L’iniziativa ha preso forma dalla consapevolezza che Rende ospita uno dei più importanti poli universitari italiani e rappresenta un contesto fortemente legato alla formazione e alla diffusione del sapere. Da questa riflessione è nata l’idea di indagare quanto la cultura continui a essere un valore condiviso dalle famiglie e dagli studenti del territorio.

Dalla raccolta dei dati all’analisi statistica

Gli alunni hanno progettato e realizzato un questionario rivolto agli studenti e alle famiglie dell’istituto, con l’obiettivo di raccogliere informazioni sul livello di istruzione, sulle abitudini di lettura e sulla frequentazione di biblioteche e musei.
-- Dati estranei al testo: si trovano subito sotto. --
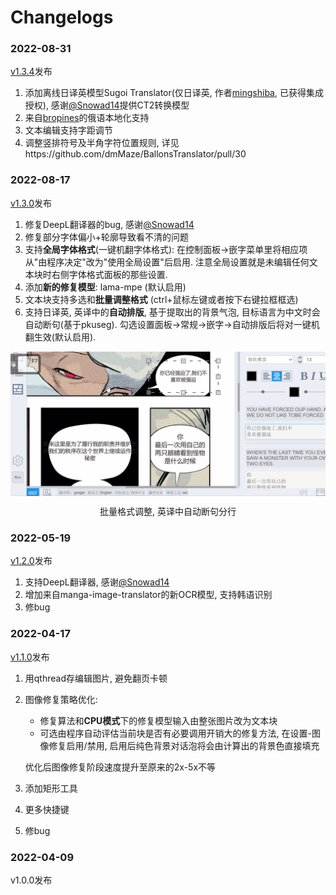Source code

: # Changelogs

### 2022-08-31
[v1.3.4](https://github.com/dmMaze/BallonsTranslator/releases/tag/v1.3.4)发布

1. 添加离线日译英模型Sugoi Translator(仅日译英, 作者[mingshiba](https://www.patreon.com/mingshiba), 已获得集成授权), 感谢[@Snowad14](https://github.com/Snowad14)提供CT2转换模型
2. 来自[bropines](https://github.com/bropines)的俄语本地化支持
3. 文本编辑支持字距调节
4. 调整竖排符号及半角字符位置规则, 详见https://github.com/dmMaze/BallonsTranslator/pull/30

### 2022-08-17
[v1.3.0](https://github.com/dmMaze/BallonsTranslator/releases/tag/v1.3.0)发布

1. 修复DeepL翻译器的bug, 感谢[@Snowad14](https://github.com/Snowad14)
2. 修复部分字体偏小+轮廓导致看不清的问题
3. 支持**全局字体格式**(一键机翻字体格式): 在控制面板->嵌字菜单里将相应项从"由程序决定"改为"使用全局设置"后启用. 注意全局设置就是未编辑任何文本块时右侧字体格式面板的那些设置.  
4. 添加**新的修复模型**: lama-mpe (默认启用)
5. 文本块支持多选和**批量调整格式** (ctrl+鼠标左键或者按下右键拉框框选)
6. 支持日译英, 英译中的**自动排版**, 基于提取出的背景气泡, 目标语言为中文时会自动断句(基于pkuseg). 勾选设置面板->常规->嵌字->自动排版后将对一键机翻生效(默认启用). 

<img src="doc/src/multisel_autolayout.gif" div align=center>
<p align=center>
批量格式调整, 英译中自动断句分行
</p>

### 2022-05-19
[v1.2.0](https://github.com/dmMaze/BallonsTranslator/releases/tag/v1.2.0)发布

1. 支持DeepL翻译器, 感谢[@Snowad14](https://github.com/Snowad14)
2. 增加来自manga-image-translator的新OCR模型, 支持韩语识别
3. 修bug


### 2022-04-17
[v1.1.0](https://github.com/dmMaze/BallonsTranslator/releases/tag/v1.1.0)发布

1. 用qthread存编辑图片, 避免翻页卡顿
2. 图像修复策略优化: 
   - 修复算法和**CPU模式**下的修复模型输入由整张图片改为文本块
   - 可选由程序自动评估当前块是否有必要调用开销大的修复方法, 在设置-图像修复启用/禁用, 启用后纯色背景对话泡将会由计算出的背景色直接填充  
  
    优化后图像修复阶段速度提升至原来的2x-5x不等

3. 添加矩形工具
4. 更多快捷键
5. 修bug

### 2022-04-09
v1.0.0发布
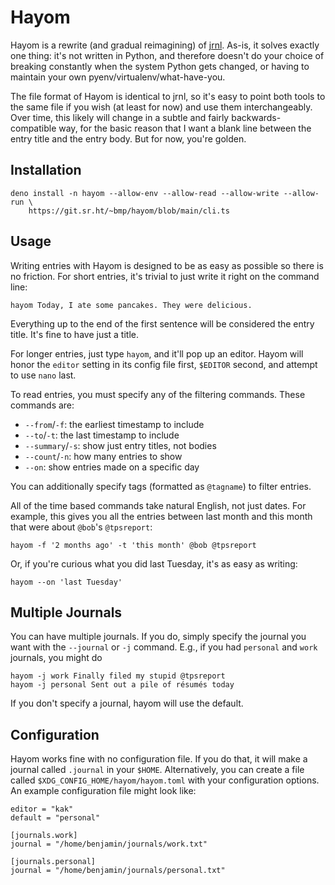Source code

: # Hayom

Hayom is a rewrite (and gradual reimagining) of [jrnl][jrnl]. As-is, it solves
exactly one thing: it's not written in Python, and therefore doesn't do your
choice of breaking constantly when the system Python gets changed, or having to
maintain your own pyenv/virtualenv/what-have-you.

The file format of Hayom is identical to jrnl, so it's easy to point both tools
to the same file if you wish (at least for now) and use them interchangeably.
Over time, this likely will change in a subtle and fairly backwards-compatible
way, for the basic reason that I want a blank line between the entry title and
the entry body. But for now, you're golden.

## Installation

    deno install -n hayom --allow-env --allow-read --allow-write --allow-run \
        https://git.sr.ht/~bmp/hayom/blob/main/cli.ts

## Usage

Writing entries with Hayom is designed to be as easy as possible so there is no
friction. For short entries, it's trivial to just write it right on the command
line:

    hayom Today, I ate some pancakes. They were delicious.

Everything up to the end of the first sentence will be considered the entry
title. It's fine to have just a title.

For longer entries, just type `hayom`, and it'll pop up an editor. Hayom will
honor the `editor` setting in its config file first, `$EDITOR` second, and
attempt to use `nano` last.

To read entries, you must specify any of the filtering commands. These commands
are:

- `--from`/`-f`: the earliest timestamp to include
- `--to`/`-t`: the last timestamp to include
- `--summary`/`-s`: show just entry titles, not bodies
- `--count`/`-n`: how many entries to show
- `--on`: show entries made on a specific day

You can additionally specify tags (formatted as `@tagname`) to filter entries.

All of the time based commands take natural English, not just dates. For
example, this gives you all the entries between last month and this month that
were about `@bob`'s `@tpsreport`:

    hayom -f '2 months ago' -t 'this month' @bob @tpsreport

Or, if you're curious what you did last Tuesday, it's as easy as writing:

    hayom --on 'last Tuesday'

## Multiple Journals

You can have multiple journals. If you do, simply specify the journal you want
with the `--journal` or `-j` command. E.g., if you had `personal` and `work`
journals, you might do

    hayom -j work Finally filed my stupid @tpsreport
    hayom -j personal Sent out a pile of résumés today

If you don't specify a journal, hayom will use the default.

## Configuration

Hayom works fine with no configuration file. If you do that, it will make a
journal called `.journal` in your `$HOME`. Alternatively, you can create a file
called `$XDG_CONFIG_HOME/hayom/hayom.toml` with your configuration options. An
example configuration file might look like:

    editor = "kak"
    default = "personal"

    [journals.work]
    journal = "/home/benjamin/journals/work.txt"

    [journals.personal]
    journal = "/home/benjamin/journals/personal.txt"

[jrnl]: https://jrnl.sh

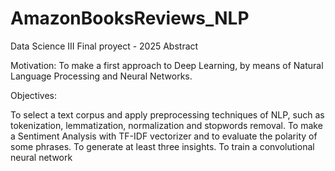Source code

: # AmazonBooksReviews_NLP

Data Science III Final proyect - 2025
Abstract

Motivation: To make a first approach to Deep Learning, by means of Natural Language Processing and Neural Networks.

Objectives:

To select a text corpus and apply preprocessing techniques of NLP, such as tokenization, lemmatization, normalization and stopwords removal.
To make a Sentiment Analysis with TF-IDF vectorizer and to evaluate the polarity of some phrases.
To generate at least three insights.
To train a convolutional neural network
Attraverso strumenti digitali, la raccolta dei dati è stata resa semplice e accessibile, consentendo agli studenti di sperimentare concretamente le fasi di una vera ricerca statistica.

Una volta ottenute le risposte, i dati sono stati elaborati e confrontati, quando possibile, con quelli forniti dall’ISTAT a livello nazionale. Questo ha permesso ai ragazzi di individuare analogie e differenze rispetto al contesto italiano, sviluppando capacità di osservazione e interpretazione dei fenomeni sociali. I risultati sono stati successivamente organizzati attraverso grafici, tabelle e un’infografica finale che ha sintetizzato in modo chiaro ed efficace le informazioni raccolte.

Un progetto che unisce scuola, territorio e cittadinanza attiva

Il lavoro della classe I B si è distinto per originalità, chiarezza espositiva e attenzione ai temi della valorizzazione culturale, riuscendo a trasformare numeri e statistiche in uno strumento di lettura della realtà. Gli studenti hanno così sperimentato il legame tra cultura, sviluppo sociale e crescita del territorio, comprendendo il valore del patrimonio culturale come risorsa fondamentale per il futuro della comunità.

Il riconoscimento ottenuto rappresenta un importante risultato per gli studenti e per le docenti Carmela Malito e Katiuscia Milié, che hanno guidato il percorso didattico. Un successo condiviso con tutta la comunità scolastica diretta dalla dirigente Antonella Gravina, che conferma come innovazione, ricerca e partecipazione possano dare vita a esperienze formative di grande valore. Un traguardo che, ancora una volta, dimostra come la cultura possa davvero fare la differenza e contribuire alla crescita di un territorio.